His complaint is that his hearers have been Christians for many
years and are still babes no nearer maturity. The contrast between the
immature Christian and the child, between milk and solid food, often
occurs in the New Testament (1 Peter 2:2; 1 Corinthians 2:6; 1 Corinthians 3:2; 1 Corinthians 14:20; Ephesians 4:13
ff.). Hebrews says that by now they should be teachers. It is not
necessary to take that literally. To say that a man was able to teach
was the Greek way of saying that he had a mature grasp of a subject. The
writer says that they still need someone to teach them the simple
elements (stoicheia, Greek #4747)
of Christianity. This word has a variety of meanings. In grammar it
means the letters of the alphabet, the A B C in physics it means the
four basic elements of which the world is composed; in geometry it means
the elements of proof like the point and the straight line; in
philosophy it means the first elementary principles with which the
students begin. It is the sorrow of the writer to the Hebrews that after
many years of Christianity his people have never got past the
rudiments; they are like children who do not know the difference between
right and wrong.
Here he is face to face with a problem which haunts the Church
in every generation, that of the Christian who refuses to grow up.

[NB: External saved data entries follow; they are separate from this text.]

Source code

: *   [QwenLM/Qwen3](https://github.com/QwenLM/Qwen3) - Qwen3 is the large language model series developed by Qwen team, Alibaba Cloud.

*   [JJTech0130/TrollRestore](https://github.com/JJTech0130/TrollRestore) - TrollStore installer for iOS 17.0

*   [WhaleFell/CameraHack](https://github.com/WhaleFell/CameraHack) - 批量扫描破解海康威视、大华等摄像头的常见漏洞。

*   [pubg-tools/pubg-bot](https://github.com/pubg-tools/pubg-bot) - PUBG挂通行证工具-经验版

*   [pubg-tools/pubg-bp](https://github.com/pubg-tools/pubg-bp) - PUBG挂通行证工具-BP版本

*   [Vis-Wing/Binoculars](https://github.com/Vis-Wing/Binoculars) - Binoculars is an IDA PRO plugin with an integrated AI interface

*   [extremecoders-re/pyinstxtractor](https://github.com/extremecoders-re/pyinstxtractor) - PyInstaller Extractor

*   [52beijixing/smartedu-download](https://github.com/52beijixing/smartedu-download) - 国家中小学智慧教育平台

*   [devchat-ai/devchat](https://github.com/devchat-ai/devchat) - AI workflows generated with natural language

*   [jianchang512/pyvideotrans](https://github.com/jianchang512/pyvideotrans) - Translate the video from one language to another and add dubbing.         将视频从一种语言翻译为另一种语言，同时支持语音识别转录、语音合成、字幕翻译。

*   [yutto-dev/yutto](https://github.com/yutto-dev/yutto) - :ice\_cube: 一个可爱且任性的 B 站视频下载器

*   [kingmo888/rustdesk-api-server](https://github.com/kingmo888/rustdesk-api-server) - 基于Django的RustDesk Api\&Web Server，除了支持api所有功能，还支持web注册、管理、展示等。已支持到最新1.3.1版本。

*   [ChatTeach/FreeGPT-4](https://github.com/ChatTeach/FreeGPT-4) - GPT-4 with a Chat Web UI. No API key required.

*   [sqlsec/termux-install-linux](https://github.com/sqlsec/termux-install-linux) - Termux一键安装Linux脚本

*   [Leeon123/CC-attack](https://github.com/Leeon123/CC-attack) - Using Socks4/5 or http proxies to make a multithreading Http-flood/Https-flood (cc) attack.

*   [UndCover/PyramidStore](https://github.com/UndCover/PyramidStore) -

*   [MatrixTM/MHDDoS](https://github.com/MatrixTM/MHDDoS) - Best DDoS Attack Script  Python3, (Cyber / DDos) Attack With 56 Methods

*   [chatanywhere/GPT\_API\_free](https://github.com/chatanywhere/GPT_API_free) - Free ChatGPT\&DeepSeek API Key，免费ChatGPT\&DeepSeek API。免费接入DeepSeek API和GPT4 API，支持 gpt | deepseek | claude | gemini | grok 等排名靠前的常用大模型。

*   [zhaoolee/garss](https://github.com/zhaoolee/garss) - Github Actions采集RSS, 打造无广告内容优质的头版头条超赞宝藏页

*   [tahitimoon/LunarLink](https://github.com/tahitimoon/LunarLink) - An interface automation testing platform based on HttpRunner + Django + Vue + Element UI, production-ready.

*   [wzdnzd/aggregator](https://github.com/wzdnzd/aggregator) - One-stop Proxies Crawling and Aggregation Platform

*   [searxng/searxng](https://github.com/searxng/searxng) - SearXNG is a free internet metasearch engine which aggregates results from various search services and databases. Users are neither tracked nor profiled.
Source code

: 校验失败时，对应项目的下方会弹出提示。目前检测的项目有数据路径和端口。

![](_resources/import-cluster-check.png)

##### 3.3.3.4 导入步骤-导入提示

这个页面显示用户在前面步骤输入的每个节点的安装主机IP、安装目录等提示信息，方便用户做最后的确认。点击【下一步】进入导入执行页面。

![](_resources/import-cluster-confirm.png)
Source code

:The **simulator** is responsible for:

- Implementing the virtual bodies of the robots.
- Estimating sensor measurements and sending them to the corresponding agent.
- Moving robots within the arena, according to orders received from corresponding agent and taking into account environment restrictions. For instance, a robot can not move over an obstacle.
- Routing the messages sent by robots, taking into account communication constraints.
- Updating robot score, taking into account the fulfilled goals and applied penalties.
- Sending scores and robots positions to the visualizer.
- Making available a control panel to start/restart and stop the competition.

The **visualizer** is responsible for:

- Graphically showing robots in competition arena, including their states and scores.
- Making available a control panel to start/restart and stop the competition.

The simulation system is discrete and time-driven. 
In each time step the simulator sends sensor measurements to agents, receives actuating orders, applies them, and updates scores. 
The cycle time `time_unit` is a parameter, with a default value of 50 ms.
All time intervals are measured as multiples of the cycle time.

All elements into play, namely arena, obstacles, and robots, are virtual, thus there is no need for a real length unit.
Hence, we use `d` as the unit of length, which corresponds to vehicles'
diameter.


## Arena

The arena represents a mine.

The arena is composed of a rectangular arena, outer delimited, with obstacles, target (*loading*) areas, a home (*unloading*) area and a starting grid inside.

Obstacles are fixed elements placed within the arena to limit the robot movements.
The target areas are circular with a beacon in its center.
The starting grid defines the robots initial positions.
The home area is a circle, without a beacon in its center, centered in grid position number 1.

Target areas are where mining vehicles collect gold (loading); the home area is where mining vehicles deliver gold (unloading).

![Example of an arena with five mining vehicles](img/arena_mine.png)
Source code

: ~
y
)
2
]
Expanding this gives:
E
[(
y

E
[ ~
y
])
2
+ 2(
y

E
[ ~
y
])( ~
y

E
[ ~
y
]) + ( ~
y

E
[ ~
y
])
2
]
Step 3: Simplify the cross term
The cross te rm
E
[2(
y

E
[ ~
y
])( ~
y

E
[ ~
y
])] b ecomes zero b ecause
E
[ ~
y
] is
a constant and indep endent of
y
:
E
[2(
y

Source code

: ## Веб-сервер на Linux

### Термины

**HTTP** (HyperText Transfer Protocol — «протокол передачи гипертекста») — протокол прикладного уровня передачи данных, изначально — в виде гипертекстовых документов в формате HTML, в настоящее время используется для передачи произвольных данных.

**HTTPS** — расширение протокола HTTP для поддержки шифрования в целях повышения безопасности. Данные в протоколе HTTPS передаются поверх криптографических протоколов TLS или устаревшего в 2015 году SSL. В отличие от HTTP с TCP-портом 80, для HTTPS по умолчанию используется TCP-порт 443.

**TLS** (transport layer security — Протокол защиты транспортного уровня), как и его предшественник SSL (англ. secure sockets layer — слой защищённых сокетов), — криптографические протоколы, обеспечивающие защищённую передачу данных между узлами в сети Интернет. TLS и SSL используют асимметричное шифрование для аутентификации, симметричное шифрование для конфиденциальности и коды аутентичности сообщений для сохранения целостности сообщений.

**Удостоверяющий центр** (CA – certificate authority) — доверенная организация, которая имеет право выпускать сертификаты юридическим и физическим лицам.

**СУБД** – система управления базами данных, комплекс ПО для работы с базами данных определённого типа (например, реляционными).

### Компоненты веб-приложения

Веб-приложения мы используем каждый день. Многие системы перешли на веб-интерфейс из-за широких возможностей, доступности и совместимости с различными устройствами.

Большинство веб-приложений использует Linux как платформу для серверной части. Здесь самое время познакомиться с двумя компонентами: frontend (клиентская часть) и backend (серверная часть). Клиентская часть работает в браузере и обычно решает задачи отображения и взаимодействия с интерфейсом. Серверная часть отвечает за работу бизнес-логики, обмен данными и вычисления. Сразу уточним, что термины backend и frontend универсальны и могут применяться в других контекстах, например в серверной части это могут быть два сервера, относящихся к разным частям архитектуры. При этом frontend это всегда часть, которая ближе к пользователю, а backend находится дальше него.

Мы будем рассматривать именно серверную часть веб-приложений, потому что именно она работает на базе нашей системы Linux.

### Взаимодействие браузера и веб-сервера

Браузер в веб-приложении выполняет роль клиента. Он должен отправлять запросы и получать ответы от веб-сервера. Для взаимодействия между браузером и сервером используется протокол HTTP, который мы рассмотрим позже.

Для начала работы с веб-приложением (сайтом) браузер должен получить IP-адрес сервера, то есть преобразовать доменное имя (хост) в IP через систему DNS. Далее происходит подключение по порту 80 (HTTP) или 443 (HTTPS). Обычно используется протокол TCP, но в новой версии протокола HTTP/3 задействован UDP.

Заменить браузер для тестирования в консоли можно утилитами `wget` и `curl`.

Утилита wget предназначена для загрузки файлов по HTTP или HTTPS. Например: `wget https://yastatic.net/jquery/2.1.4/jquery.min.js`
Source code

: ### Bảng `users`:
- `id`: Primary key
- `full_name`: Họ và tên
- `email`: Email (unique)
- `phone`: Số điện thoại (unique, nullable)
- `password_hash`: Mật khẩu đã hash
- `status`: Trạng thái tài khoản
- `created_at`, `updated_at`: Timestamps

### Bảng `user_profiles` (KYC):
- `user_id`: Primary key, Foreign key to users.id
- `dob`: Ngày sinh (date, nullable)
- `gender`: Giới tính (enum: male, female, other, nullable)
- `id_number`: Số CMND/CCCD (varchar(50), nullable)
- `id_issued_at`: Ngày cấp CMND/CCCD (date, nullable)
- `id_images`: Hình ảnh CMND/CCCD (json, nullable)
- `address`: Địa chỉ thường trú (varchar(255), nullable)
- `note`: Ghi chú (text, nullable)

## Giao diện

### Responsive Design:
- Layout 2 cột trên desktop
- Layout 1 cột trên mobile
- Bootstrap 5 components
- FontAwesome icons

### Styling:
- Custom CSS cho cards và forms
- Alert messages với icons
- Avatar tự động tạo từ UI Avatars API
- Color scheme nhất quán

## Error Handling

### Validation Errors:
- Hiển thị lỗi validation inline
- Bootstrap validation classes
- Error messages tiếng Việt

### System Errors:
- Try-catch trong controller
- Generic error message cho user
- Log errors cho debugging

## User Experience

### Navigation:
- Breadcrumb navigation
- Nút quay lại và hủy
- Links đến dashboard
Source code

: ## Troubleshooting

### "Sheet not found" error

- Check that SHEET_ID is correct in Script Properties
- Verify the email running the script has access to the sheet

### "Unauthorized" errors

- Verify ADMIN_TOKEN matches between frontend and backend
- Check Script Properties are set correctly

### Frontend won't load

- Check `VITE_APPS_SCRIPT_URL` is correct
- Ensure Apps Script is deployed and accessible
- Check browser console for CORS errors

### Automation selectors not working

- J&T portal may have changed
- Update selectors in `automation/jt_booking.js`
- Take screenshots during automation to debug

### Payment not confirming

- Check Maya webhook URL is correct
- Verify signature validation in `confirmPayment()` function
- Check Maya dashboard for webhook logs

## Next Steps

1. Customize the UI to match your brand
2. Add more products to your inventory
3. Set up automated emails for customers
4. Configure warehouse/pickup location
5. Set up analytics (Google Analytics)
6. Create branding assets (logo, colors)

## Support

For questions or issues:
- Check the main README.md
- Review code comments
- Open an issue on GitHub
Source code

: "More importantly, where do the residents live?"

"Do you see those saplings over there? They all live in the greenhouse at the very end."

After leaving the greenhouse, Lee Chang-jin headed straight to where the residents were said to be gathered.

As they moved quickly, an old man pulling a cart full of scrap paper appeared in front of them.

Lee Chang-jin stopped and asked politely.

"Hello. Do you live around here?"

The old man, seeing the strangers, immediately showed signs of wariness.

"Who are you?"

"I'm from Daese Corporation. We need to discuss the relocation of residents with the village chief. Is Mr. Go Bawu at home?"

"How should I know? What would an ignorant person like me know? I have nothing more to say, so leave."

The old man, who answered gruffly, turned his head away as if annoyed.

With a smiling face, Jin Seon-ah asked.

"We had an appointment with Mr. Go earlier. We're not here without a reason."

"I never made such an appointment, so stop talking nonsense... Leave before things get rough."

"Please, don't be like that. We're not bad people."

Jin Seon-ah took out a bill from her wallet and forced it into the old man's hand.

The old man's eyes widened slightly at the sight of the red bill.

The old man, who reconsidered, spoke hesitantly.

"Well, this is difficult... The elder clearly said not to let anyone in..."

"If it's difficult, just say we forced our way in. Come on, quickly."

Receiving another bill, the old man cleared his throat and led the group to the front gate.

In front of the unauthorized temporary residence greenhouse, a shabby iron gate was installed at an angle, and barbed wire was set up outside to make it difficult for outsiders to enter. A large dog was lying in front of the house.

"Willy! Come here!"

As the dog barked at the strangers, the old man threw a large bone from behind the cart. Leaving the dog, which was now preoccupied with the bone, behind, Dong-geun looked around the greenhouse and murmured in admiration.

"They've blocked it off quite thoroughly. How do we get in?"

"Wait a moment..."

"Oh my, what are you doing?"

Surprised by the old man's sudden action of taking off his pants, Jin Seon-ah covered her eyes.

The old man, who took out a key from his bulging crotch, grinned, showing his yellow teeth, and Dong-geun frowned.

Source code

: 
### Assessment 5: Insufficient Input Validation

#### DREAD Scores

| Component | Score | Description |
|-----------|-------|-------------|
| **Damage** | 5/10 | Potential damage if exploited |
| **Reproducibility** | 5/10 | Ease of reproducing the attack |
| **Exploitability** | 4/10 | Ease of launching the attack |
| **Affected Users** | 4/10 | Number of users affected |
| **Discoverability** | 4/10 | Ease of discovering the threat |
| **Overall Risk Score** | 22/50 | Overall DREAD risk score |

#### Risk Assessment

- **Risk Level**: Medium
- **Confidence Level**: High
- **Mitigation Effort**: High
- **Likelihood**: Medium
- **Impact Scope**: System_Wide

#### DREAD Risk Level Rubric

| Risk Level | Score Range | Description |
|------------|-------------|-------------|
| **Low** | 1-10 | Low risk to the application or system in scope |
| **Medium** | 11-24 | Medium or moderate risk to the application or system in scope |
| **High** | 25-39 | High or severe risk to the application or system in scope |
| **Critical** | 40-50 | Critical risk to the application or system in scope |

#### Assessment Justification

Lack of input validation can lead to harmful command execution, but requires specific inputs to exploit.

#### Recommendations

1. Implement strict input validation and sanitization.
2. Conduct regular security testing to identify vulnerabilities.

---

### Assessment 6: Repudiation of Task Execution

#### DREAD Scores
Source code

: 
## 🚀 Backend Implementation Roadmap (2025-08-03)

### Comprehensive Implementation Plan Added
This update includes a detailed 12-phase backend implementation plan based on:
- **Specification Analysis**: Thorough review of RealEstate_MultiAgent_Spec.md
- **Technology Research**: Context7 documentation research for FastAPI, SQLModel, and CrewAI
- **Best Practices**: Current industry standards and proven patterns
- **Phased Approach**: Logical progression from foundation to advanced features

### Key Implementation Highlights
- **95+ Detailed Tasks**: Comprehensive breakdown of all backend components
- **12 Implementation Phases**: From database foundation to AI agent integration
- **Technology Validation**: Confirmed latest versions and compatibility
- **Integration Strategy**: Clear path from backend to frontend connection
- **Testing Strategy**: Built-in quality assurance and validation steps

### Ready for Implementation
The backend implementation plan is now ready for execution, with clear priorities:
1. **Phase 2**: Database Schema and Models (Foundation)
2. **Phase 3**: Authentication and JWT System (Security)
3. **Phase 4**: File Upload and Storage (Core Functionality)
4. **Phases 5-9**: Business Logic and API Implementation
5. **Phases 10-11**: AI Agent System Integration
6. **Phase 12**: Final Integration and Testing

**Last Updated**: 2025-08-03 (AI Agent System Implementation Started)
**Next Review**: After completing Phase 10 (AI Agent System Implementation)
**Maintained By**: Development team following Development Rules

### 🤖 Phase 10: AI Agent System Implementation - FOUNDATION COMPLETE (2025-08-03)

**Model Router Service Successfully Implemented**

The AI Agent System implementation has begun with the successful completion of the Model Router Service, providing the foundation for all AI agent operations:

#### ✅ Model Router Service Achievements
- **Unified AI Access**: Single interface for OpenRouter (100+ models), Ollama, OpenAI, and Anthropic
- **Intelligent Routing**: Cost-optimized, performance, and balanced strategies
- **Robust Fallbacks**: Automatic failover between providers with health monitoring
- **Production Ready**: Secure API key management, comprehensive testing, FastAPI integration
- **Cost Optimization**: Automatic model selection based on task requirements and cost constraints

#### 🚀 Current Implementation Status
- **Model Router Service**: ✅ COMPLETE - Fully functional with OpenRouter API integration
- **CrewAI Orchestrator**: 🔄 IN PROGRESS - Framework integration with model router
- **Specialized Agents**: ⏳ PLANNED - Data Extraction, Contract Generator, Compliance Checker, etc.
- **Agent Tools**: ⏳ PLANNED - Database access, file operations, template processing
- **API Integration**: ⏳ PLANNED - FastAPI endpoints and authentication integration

(i) The Christian can refuse to grow up in knowledge. He can be
guilty of what someone called "the culpable incapacity resulting from
the neglect of opportunity." There are people who keep on saying that
what was good enough for their fathers is good enough for them. There
are Christians in whose faith there has been no development for thirty
or forty or fifty or sixty years. There are Christians who have
deliberately refused to try to understand the advances that Biblical
scholarship and theological thought have made. They are grown men and
women and yet insist on remaining content with the religious development
of a child.
They are like a surgeon who refuses to use the new techniques of
surgery, refuses to use the new anesthetics, refuses to use any new
equipment and says: "What was good enough for Lister is good enough for
me." They are like a physician who refuses to use any of the new drugs
and says: "What I learned as a student fifty years ago is good enough
for me." In religious things it is still worse. God is infinite; the
riches of Christ are unsearchable; and to the end of the day we should
be moving forward.
(ii) There are people who have never grown up in behaviour. It
may be forgivable in a child to sulk or to be liable to fits of temper,
but there are many adults who are just as childish in their behaviour.
A case of arrested development is always a pathetic thing; and
the world is full of people whose religious development has been
arrested. They stopped learning years ago and their conduct is that of a
child. It is true that Jesus said the greatest thing in the world is
the childlike spirit; but there is a tremendous difference between the
childlike and the childish spirit. Peter Pan makes a charming play on
the stage; but the man who will not grow up makes a tragedy in real
life. Let us have a care lest we are still in the religion of childhood
when we should have reached the faith of maturity.